You may think it looks like smooth sailing from here (sorry about the cliche I am all smilied out). That I now have my reading habits on a leash.

Dont' be deceived!

There is a hidden TBR pile. It is like the church seen and unseen, awaiting its day of triumph.

A reservation list is so much more accommodating than a drawer. It is not made of wood for a start. It grows ... and it grows, like the Five Fat Peas, but it does not pop! I can't tell you how many books I have on reservation at the library. It is a privacy issue for a start. But do know it was double figures last time I had the courage to count.

Sunday, May 11, 2008

Jack flew down for mother's day ...

What a lovely surprise!



I got flowers



and a necklace



and new pyjamas (some things never change)



and here we all are.

Wednesday, May 7, 2008

Little Britain



Welsh is the language of heaven, something I do for my heart. I expect it is supposed to be good for my brain, too (it certainly beats doing the Sudoku). But I tend to find my old grey matter lacks adhesive. I do homework (sometimes), and I try to listen to my Mp3 lessons, and I attend class, but no matter how hard I try, it does not stick.

That is where the heart comes in.

The heart is not about competition or achievement.It is about connection. It is about the little trill of satisfaction my pulmonary muscle gives when I see or hear a Welsh word. The start of recognition I get upon seeing the word eisteddfod used arbitrarily, by non Welsh speakers, and knowing eistedd means, 'to sit.' It is a warm, throbbing, umbilical kind of feeling that give me a sense of history and resonance and belonging. But ... enough of that, I am being overly sentimental.

In Welsh we have been studying comparative, equative and superlative adjectives.

Now the Welsh word for tall is: tal If we want to say John is tall we would write:

Mae John yn dal

The equative:

Mae John yn mor dal a Bill reads: John is as tall as Bill.

To say John is taller than Bill we add 'ach' to the adjective - Mae John yn dalach na Bill

Please notice that the word, tal, has become, dal. That is because Welsh is Ninja language. It is always mutating.
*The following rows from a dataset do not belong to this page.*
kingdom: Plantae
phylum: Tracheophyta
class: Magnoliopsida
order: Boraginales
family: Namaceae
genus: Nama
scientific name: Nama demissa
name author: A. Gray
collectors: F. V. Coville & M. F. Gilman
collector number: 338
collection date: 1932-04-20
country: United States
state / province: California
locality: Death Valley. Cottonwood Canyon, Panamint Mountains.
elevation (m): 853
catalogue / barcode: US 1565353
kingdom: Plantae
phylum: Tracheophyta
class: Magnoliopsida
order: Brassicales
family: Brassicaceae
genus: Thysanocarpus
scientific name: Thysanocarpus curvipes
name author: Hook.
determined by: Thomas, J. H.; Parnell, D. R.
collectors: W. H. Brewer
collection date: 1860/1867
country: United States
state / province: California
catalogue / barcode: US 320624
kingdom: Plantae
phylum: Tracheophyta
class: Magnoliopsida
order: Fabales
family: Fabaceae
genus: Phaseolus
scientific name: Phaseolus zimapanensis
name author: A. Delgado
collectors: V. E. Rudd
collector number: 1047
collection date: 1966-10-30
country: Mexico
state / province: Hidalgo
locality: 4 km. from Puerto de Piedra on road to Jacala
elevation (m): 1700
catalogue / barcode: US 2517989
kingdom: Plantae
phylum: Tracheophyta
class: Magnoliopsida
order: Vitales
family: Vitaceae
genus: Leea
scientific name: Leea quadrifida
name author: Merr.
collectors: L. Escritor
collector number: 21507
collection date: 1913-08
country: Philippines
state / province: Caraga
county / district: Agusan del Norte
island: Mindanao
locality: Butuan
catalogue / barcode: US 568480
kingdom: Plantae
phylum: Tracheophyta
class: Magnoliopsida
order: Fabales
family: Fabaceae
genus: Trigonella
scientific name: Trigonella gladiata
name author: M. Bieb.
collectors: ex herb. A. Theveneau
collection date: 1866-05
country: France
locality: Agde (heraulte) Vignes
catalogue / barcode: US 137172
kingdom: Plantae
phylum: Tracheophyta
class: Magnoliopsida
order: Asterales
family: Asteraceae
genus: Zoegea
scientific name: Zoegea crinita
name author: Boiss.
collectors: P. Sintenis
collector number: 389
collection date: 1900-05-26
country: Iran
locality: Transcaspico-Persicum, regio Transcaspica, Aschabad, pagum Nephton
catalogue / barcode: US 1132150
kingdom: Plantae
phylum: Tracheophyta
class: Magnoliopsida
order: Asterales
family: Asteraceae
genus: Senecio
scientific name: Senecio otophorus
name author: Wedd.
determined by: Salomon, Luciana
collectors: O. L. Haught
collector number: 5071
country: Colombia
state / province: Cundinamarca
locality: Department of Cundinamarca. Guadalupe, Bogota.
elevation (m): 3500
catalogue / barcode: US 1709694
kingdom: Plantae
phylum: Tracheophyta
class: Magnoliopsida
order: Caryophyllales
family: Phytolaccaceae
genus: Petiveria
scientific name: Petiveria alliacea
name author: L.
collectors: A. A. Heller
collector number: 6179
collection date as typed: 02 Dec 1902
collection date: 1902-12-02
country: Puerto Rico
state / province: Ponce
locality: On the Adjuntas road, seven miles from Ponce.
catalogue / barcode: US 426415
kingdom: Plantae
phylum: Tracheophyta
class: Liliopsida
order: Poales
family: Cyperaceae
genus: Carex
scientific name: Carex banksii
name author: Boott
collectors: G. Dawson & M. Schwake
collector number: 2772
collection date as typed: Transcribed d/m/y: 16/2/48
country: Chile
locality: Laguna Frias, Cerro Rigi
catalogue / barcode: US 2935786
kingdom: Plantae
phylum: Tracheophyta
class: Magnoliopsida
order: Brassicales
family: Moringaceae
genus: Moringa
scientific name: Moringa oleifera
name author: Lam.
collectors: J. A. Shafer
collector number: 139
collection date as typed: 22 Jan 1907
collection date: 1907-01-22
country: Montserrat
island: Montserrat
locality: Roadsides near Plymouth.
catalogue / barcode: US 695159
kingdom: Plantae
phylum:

When we want to say John is the tallest, however, the form changes. We do not say Mae John (john is), we say: John ydy'r talaf

In class I had a great deal of trouble remembering this. I don't know why, it seems simple now I am writing it, but the lesson was more like a post-it-note than a Super-glue kind of an experience. In the end, we tried playing around with the superlative form and being, well ... a little silly.

For example: Rydw i 'n unig hoyw yn y pentre, means, I am the only gay in the village (now where have I heard that phrase before?).

I am not sure how you would say I am the gayest person in the village. I will have to ask my Welsh teacher. We didn't tackle the first person superlative. It might be: Rydw i 'n person hoywch yn y pentre.

But I do know how to say: David is the only gay in the village. It goes like this: Davydd ydy'r unig hoyw yn y pentre.

For some reason, I no longer have trouble remembering the construction.

It's funny what sticks in your mind.